I rischi di escalation tra Iran e Usa

La possibilità di scontro diretto tra Iran e Usa non può dunque essere esclusa a priori. Già il 28 gennaio tale rischio è parso reale, a causa di un attacco tramite droni da parte di un gruppo filo-iraniano su una base militare americana in Giordania, che ha ucciso tre soldati statunitensi e ne ha feriti altri 40. Se solo l’avessero voluto, gli Usa avrebbero potuto sfruttare quell’occasione per intervenire direttamente contro l’Iran. Ma semplicemente non ne hanno intenzione e hanno dunque derubricato l’episodio a “tragico esempio” dei rischi di lasciare le proprie forze schierate in tutto il mondo, a volte senza una giustificazione tattica sufficiente. Attualmente gli Stati Uniti contano circa 2.500 soldati in Iraq, per addestrare l’esercito locale, altri 900 in Siria e poche centinaia in Giordania, sulla carta per scongiurare un ritorno dell’Isis.

Lo stesso Joe Biden ha affermato chiaramente di voler contrastare Teheran senza provocare una guerra su vasta scala. E infatti gli attacchi di ritorsione all’attacco fondamentalista del 28 gennaio hanno preso di mira strutture di gruppi islamisti al di fuori dell’Iran, e cioè in Iraq e Siria. Allo stesso modo, in maniera speculare, per Teheran gli attacchi o i contrattacchi statunitensi sono un esempio dei pericoli derivanti dalla gestione di milizie per procura su più fronti. Sostenere un tale sforzo multipolare, disperdendo le forze invece che concentrarle e dando vita a “scaramucce” piuttosto che attacchi massicci, non può che avere un obiettivo: scongiurare un conflitto ampio e diretto.

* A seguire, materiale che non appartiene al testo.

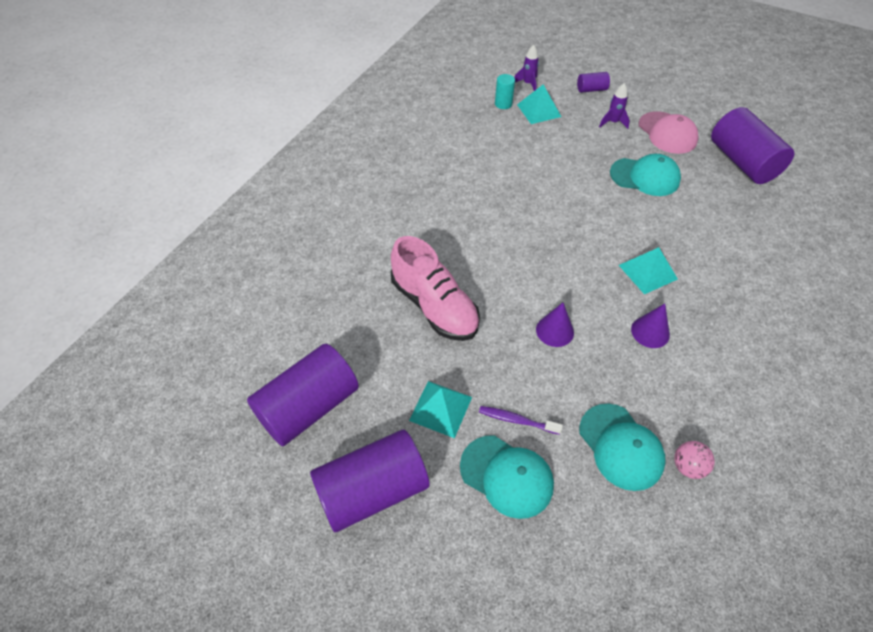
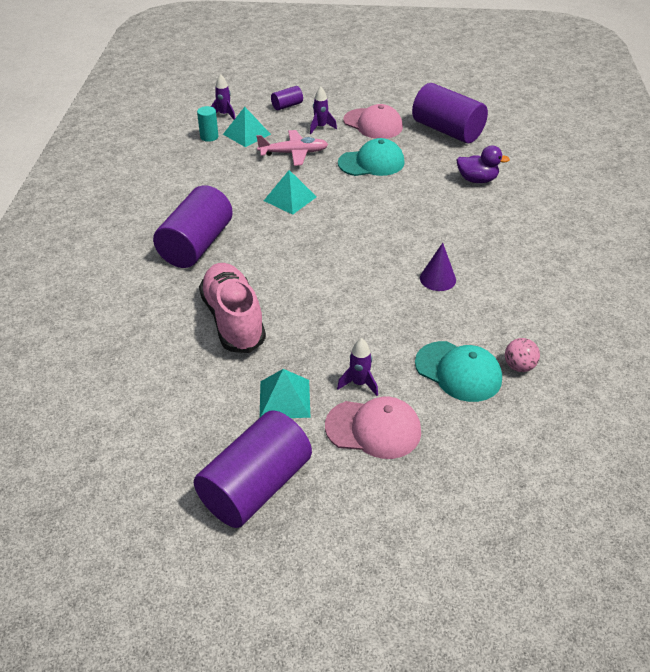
camera: 25 degrees left, 10 degrees down
purple cylinder [247,344,359,446] -> purple cylinder moved to [153,185,233,268]
pink shoe [391,236,480,341] -> pink shoe turned 135 degrees counterclockwise [199,263,266,353]
turquoise cap [460,435,554,519] -> pink cap [325,397,421,459]
purple toothbrush [479,406,563,435] -> purple rocket [337,338,378,396]
purple cone [536,302,574,347] -> none
turquoise pyramid [619,247,678,294] -> turquoise pyramid moved to [264,170,316,215]
none -> pink plane [256,130,328,166]
none -> purple duck [457,146,510,183]

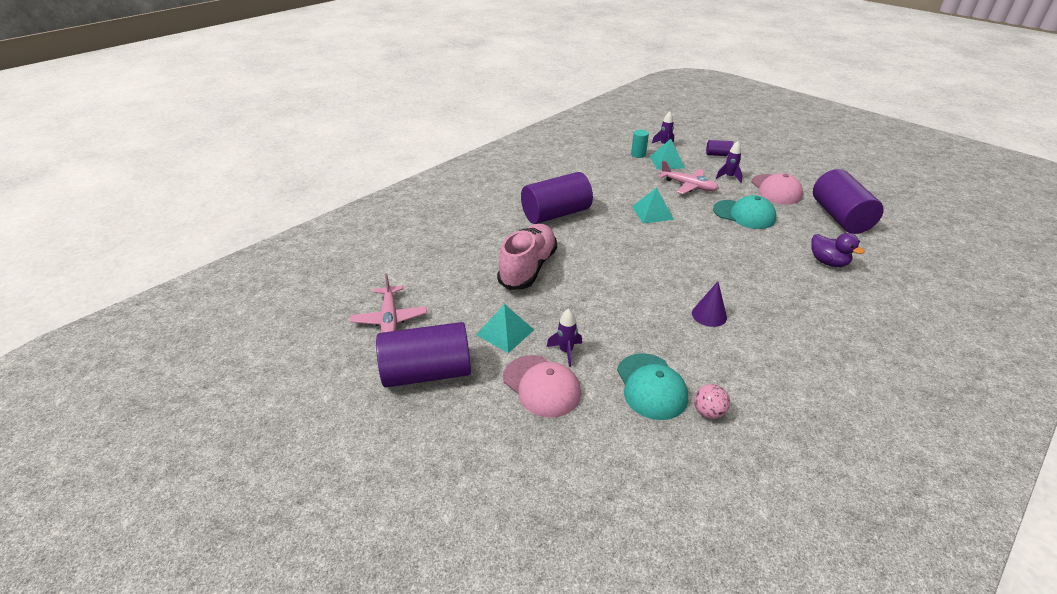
camera: 40 degrees right, 5 degrees down
none -> pink plane [350,274,427,333]

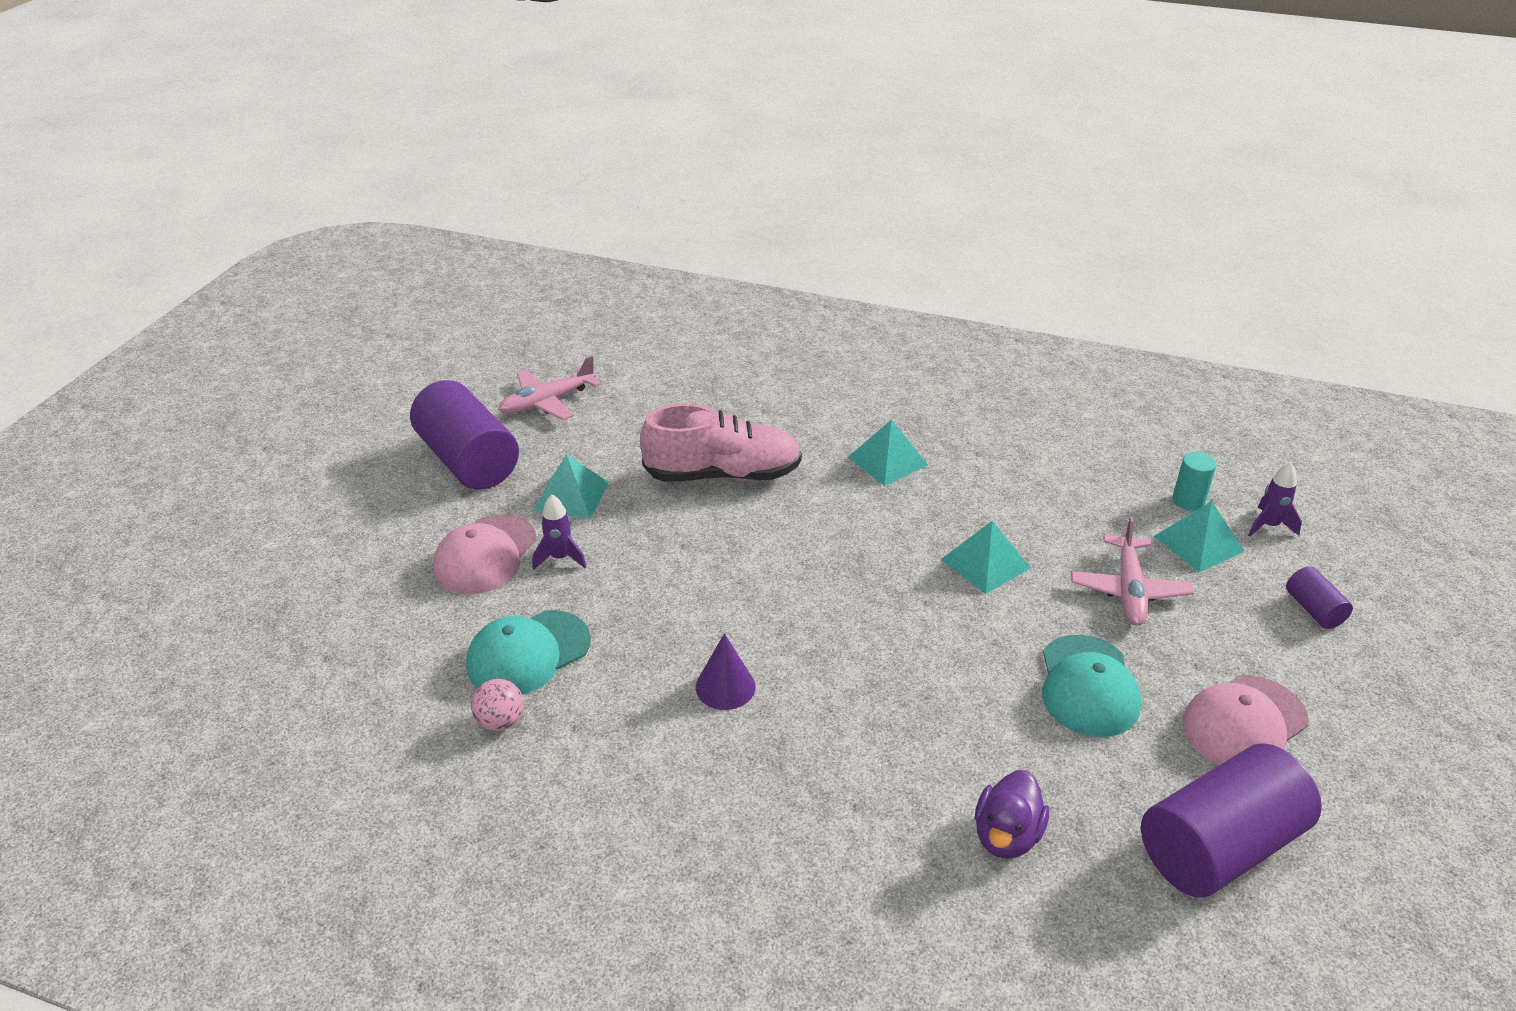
camera: 65 degrees right, 0 degrees up
purple cylinder [521,172,593,224] -> turquoise pyramid [848,420,928,486]
purple rocket [716,141,743,183] -> none

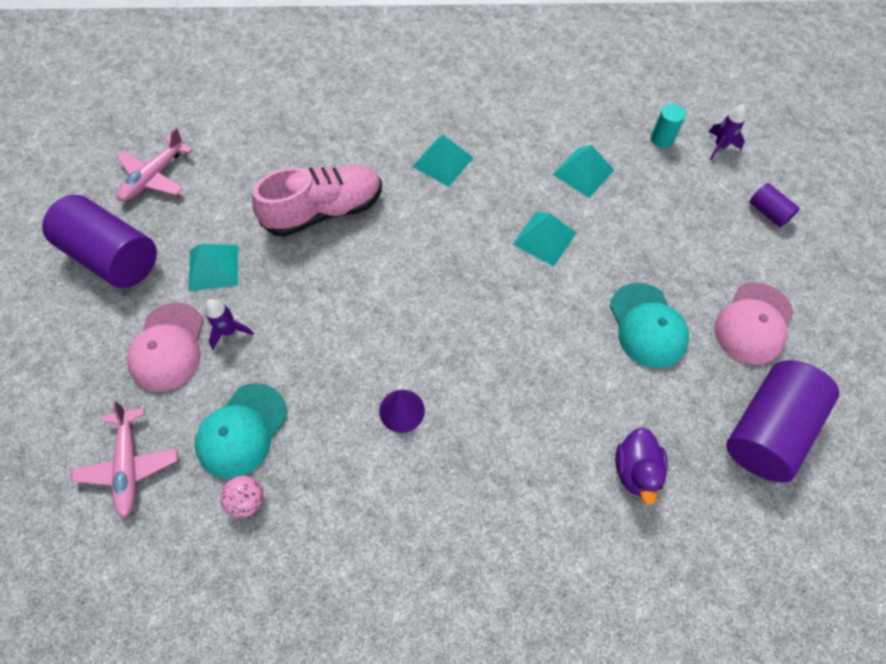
camera: 20 degrees left, 25 degrees up
pink plane [1071,516,1194,625] -> pink plane moved to [72,401,178,518]
turquoise pyramid [1154,501,1244,572] -> turquoise pyramid moved to [552,145,614,198]

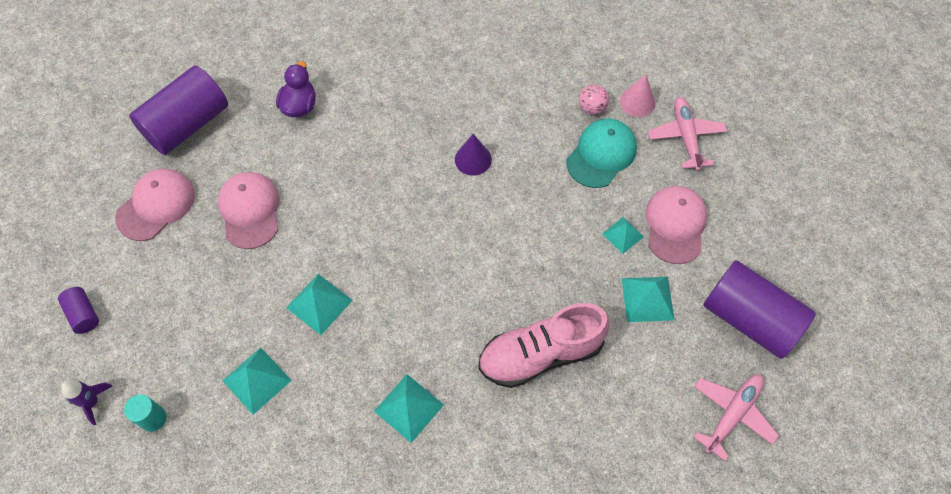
camera: 175 degrees left, 0 degrees up
purple rocket [205,299,254,349] -> turquoise pyramid [602,217,644,254]
turquoise cap [609,283,689,368] -> pink cap [218,172,280,249]
none -> pink cone [620,74,656,117]

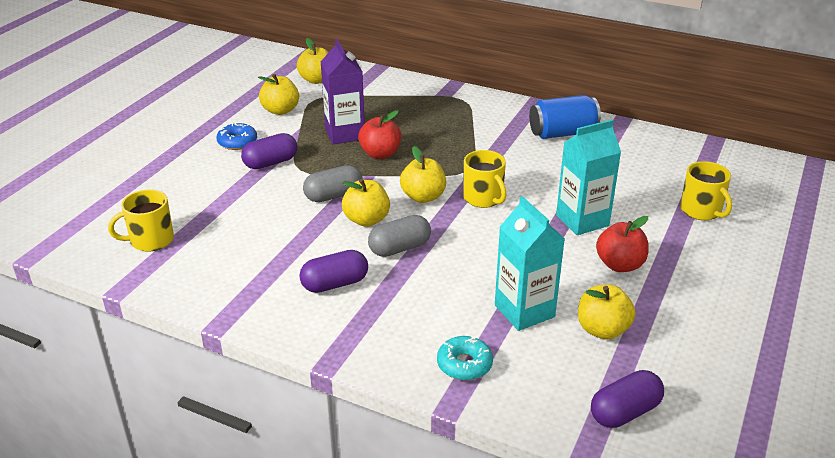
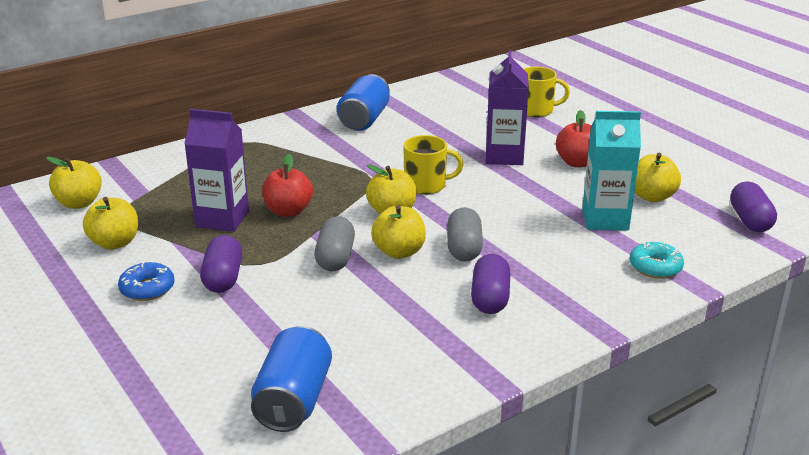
camera: 60 degrees left, 5 degrees down
yellow mug [108,189,174,252] -> blue can [251,326,332,432]
turquoise carton [556,120,621,235] -> purple carton [486,50,529,165]

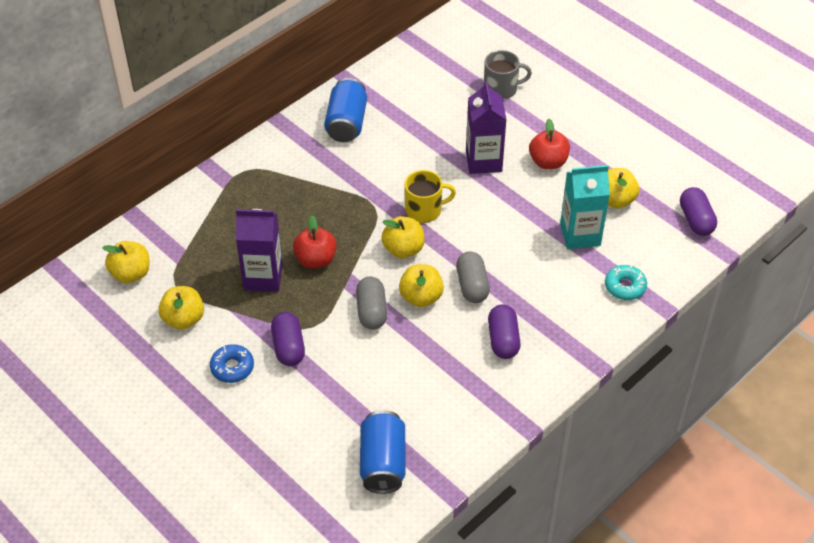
camera: 10 degrees left, 20 degrees up
yellow mug [524,67,570,117] -> grey mug [484,50,532,99]

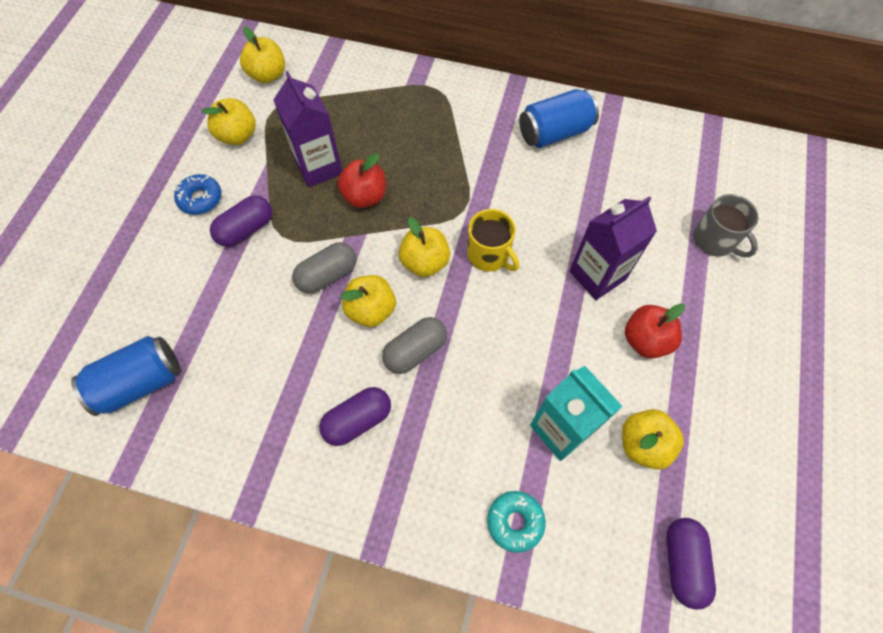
camera: 60 degrees right, 15 degrees up
purple capsule [680,187,717,236] -> purple capsule turned 45 degrees counterclockwise [667,518,716,610]

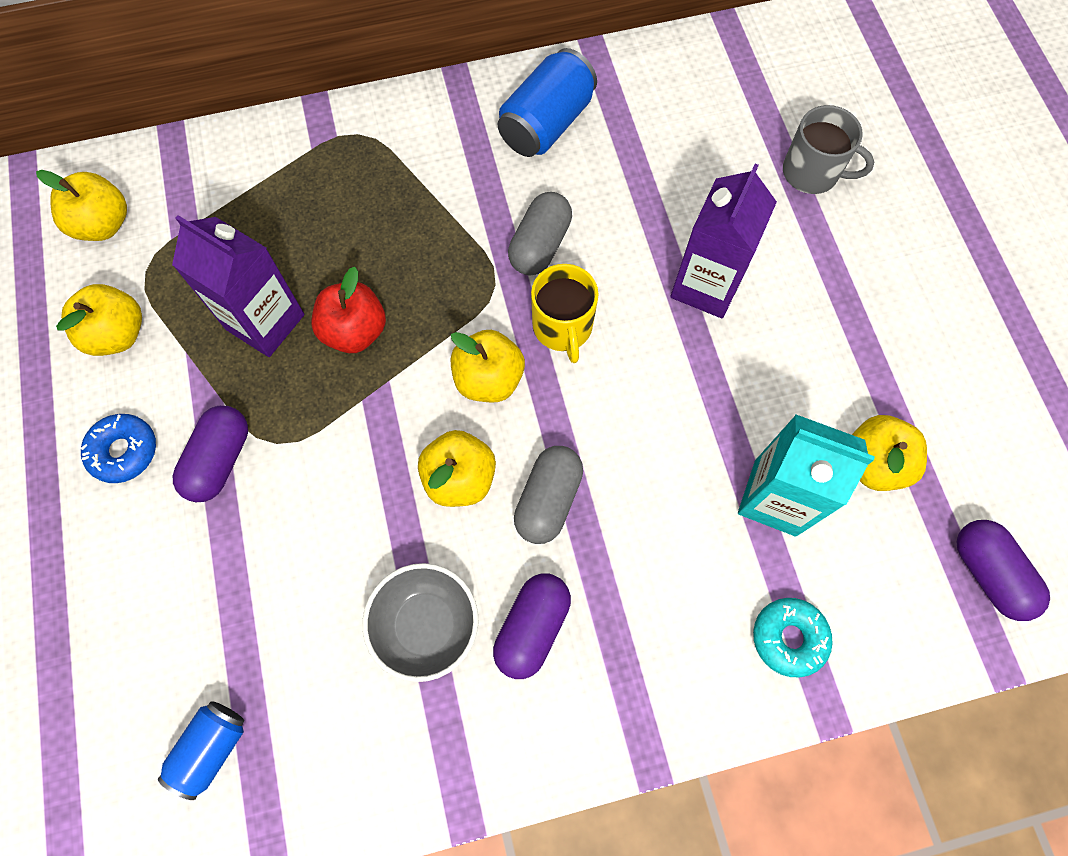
camera: 30 degrees left, 5 degrees up
blue can [71,336,181,416] -> blue can [158,701,244,800], size x0.63
grey capsule [292,242,357,294] -> grey capsule moved to [508,192,572,275]
yellow mug [467,209,519,272] -> yellow mug turned 60 degrees clockwise [531,264,599,363]
red apple [625,303,685,359] -> none
none -> grey bowl [362,563,478,682]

Per entrambi gli imperi, in parole povere, gli eventi bellici e diplomatici minacciano costantemente di accendere una miccia altamente esplosiva. Lo stesso segretario di Stato americano, Antony Blinken, lo ha certificato quando ha suggerito “che non vedevamo una situazione così pericolosa come quella attuale almeno dal 1973, e probabilmente da prima ancora”. Le difficoltà americane vanno però oltre l’Iran e il Medio Oriente. Nel tentativo di restare l’egemone globale, Washington sono impegnati su più fronti rischiando di fatto una guerra imminente in ognuno di essi.